Scots withdraw nearly £2.5bn less from ATMs during pandemic, new figures show


Consumers have withdrawn nearly £2.5 billion less from Scotland’s cash machines during the coronavirus pandemic, according to new figures.

Link, the UK’s main ATM network, has published data that shows a 52% drop in Scottish cash machine withdrawals between April and September this year compared to the same period in 2019.

The £2.47 billion drop is the third highest across the UK after London (£3.09 billion) and the south-east of England (£2.7 billion).

Currently there are 4,000 free-to-use ATMs across Scotland and 1,200 machines that charge a fee.

In the early stages of the pandemic, about 600 ATMs were closed either due to being located in premises shut by government restrictions – such as shops, airports and pubs – or for social distancing purposes at railway stations or supermarkets.

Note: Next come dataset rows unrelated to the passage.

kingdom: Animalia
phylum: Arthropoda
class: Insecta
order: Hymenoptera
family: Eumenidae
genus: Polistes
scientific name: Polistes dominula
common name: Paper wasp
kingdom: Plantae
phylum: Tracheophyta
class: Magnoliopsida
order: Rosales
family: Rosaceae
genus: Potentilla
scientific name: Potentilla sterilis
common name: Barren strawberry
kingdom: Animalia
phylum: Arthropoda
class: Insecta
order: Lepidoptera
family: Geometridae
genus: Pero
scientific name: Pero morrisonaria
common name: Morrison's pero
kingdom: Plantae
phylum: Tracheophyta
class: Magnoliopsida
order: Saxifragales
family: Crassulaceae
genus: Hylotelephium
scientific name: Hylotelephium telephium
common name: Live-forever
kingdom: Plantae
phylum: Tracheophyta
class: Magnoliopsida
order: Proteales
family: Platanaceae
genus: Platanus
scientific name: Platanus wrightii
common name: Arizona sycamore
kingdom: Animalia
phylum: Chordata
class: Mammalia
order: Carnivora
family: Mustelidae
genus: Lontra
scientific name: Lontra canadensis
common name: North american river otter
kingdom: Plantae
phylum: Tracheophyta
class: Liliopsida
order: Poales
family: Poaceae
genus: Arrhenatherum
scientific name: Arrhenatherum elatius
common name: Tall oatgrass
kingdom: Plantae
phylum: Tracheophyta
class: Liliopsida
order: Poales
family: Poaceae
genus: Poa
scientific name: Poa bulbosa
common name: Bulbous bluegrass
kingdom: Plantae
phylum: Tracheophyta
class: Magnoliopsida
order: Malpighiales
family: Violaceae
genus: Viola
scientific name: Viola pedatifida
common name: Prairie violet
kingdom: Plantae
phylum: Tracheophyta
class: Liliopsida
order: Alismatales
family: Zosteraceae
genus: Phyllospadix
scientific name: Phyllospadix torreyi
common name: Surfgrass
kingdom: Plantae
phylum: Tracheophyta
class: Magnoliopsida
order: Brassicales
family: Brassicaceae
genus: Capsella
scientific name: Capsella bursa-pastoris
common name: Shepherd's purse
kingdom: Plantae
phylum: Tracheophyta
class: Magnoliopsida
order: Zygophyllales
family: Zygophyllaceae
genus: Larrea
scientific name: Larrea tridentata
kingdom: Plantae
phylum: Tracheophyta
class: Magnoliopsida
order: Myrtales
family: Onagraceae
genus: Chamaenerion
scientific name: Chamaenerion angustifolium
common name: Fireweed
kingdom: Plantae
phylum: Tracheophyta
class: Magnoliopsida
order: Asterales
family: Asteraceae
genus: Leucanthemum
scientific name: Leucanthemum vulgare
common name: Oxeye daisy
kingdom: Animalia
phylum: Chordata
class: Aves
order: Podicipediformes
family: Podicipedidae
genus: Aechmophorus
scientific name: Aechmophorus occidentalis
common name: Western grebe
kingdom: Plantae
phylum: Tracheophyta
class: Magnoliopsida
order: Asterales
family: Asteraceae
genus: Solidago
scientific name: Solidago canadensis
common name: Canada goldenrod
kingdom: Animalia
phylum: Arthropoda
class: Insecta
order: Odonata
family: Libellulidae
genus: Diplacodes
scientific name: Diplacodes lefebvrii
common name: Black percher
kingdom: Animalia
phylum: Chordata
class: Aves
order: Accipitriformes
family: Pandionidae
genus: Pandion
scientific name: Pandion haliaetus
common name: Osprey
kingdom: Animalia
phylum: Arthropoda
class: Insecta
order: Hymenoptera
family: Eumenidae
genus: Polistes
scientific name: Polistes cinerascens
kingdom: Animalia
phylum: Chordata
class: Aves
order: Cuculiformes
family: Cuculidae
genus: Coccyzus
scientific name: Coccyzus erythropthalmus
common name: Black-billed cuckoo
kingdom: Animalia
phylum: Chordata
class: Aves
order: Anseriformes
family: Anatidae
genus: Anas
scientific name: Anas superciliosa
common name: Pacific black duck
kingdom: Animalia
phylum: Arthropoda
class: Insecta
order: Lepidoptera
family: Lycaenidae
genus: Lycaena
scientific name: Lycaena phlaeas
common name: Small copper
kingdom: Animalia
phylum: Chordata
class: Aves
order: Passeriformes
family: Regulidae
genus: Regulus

Link suggests about 50% of these had reopened by September.

The figures also highlight the percentage decreases in UK Parliamentary constituencies across Scotland for the month of September.

Withdrawals were down 70.5% in Glasgow Central and 70.2% in Orkney and Shetland, while both Edinburgh East and Edinburgh North and Leith recorded a 66.4% drop.

At the other end of the scale, Glasgow North East had a decrease of 34.2%, with similar figures in Airdrie and Shotts (36%), Glasgow East (37.7%) and Rutherglen and Hamilton West (38.3%).

Nick Quin, head of financial inclusion at Link, said: “It is interesting to see stark differences in cash withdrawals across the country, most notably within Glasgow, but even from one town to the next.

“Some of this down to the fact that people aren’t visiting busy city centres or that the local ATM may have temporarily closed.

“More importantly, we can see that some communities are far more reliant on cash and quite often cards and digital payments don’t work for everyone.”

He added: “We’re delighted to see that the UK Government recently launched a consultation to protect access to cash.

“Covid-19 has changed payment habits, possibly forever, but cash still remains important and it’s vital we protect it.”